# Rational expression and binomial expansion

• Sep 28th 2013, 02:43 AM
Bernana
Rational expression and binomial expansion
Find the first four terms of the series expansion for the rational expression: 2+x / (1+4x)(1-3x)

In my attempt at this question I have simplified as partial fractions, but they don't look right, and also after using binomial expansion to find the first four terms, my terms are incorrect.
• Sep 28th 2013, 02:59 AM
Bernana
Re: Rational expression and binomial expansion
Sorry guys, already solved it myself
• Sep 28th 2013, 04:11 AM
Prove It
Re: Rational expression and binomial expansion
Quote:

Originally Posted by Bernana
Find the first four terms of the series expansion for the rational expression: 2+x / (1+4x)(1-3x)

In my attempt at this question I have simplified as partial fractions, but they don't look right, and also after using binomial expansion to find the first four terms, my terms are incorrect.

Your approach seems fine.
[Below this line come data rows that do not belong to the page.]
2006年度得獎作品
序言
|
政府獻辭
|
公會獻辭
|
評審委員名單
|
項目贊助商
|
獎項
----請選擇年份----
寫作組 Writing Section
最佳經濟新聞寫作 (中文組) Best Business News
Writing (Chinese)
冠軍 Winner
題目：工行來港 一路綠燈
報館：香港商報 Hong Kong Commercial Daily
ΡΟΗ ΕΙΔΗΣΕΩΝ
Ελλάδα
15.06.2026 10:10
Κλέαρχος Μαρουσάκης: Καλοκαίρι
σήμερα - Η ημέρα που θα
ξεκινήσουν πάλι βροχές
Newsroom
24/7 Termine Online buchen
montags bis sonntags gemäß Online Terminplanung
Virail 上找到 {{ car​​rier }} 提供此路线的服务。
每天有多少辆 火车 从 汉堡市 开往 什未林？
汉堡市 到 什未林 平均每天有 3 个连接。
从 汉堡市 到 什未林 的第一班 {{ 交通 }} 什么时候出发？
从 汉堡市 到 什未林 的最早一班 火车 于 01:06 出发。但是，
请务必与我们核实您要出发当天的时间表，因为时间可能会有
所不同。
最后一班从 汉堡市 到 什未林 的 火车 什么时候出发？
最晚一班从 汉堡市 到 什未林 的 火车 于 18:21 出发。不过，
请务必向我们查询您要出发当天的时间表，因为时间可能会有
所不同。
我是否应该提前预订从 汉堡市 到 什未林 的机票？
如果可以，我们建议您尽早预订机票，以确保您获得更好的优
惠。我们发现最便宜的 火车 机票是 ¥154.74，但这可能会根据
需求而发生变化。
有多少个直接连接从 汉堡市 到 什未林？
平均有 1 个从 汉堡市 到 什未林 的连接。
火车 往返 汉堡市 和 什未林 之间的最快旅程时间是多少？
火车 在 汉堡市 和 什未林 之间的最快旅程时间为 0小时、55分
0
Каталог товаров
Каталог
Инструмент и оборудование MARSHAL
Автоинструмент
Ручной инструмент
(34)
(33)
Attempting Partial Fractions:

\displaystyle \begin{align*} \frac{A}{1 + 4x} + \frac{B}{1 - 3x} &\equiv \frac{2 + x}{(1 + 4x)(1 - 3x)} \\ \frac{A(1 - 3x) + B(1 + 4x)}{(1 + 4x)(1 - 3x)} &\equiv \frac{2 + x}{(1 + 4x)(1 - 3x)} \\ A(1 - 3x) + B(1 + 4x) &\equiv 2 + x \end{align*}

Now let \displaystyle \begin{align*} x = \frac{1}{3} \end{align*} and we find \displaystyle \begin{align*} B\left[ 1 + 4 \left( \frac{1}{3} \right) \right] = 2 + \frac{1}{3} \implies \frac{7}{3}B = \frac{7}{3} \implies B = 1 \end{align*} and let \displaystyle \begin{align*} x = -\frac{1}{4} \end{align*} and we find \displaystyle \begin{align*} A \left[ 1 - 3 \left( -\frac{1}{4} \right) \right] = 2 - \frac{1}{4} \implies \frac{7}{4}A = \frac{7}{4} \implies A = 1 \end{align*}, we can then see

\displaystyle \begin{align*} \frac{2 + x}{(1 + 4x)(1 - 3x)} &= \frac{1}{1 + 4x} + \frac{1}{1 - 3x} \\ &= \frac{1}{1 - \left( -4x \right) } + \frac{1}{1 - 3x} \\ &= \sum_{m = 1}^{\infty} \left( -4x \right) ^m + \sum_{n = 1}^{\infty} \left( 3x \right) n \textrm{ if } |x| < \frac{1}{4} \textrm{ and } |x| < \frac{1}{3} \\ &= \sum_{n = 1}^{\infty} \left[ (-4x)^n + (3x)^n \right] \textrm{ if } |x| < \frac{1}{4} \end{align*}

So the first four terms will be \displaystyle \begin{align*} \left\{ -4x + 3x, (-4x)^2 + (3x)^2, (-4x)^3 + (3x)^3, (-4x)^4 + (3x)^4 \dots \right\} = \left\{ -x, 25x^2, -55x^3, 331x^4 \dots \right\} \end{align*}.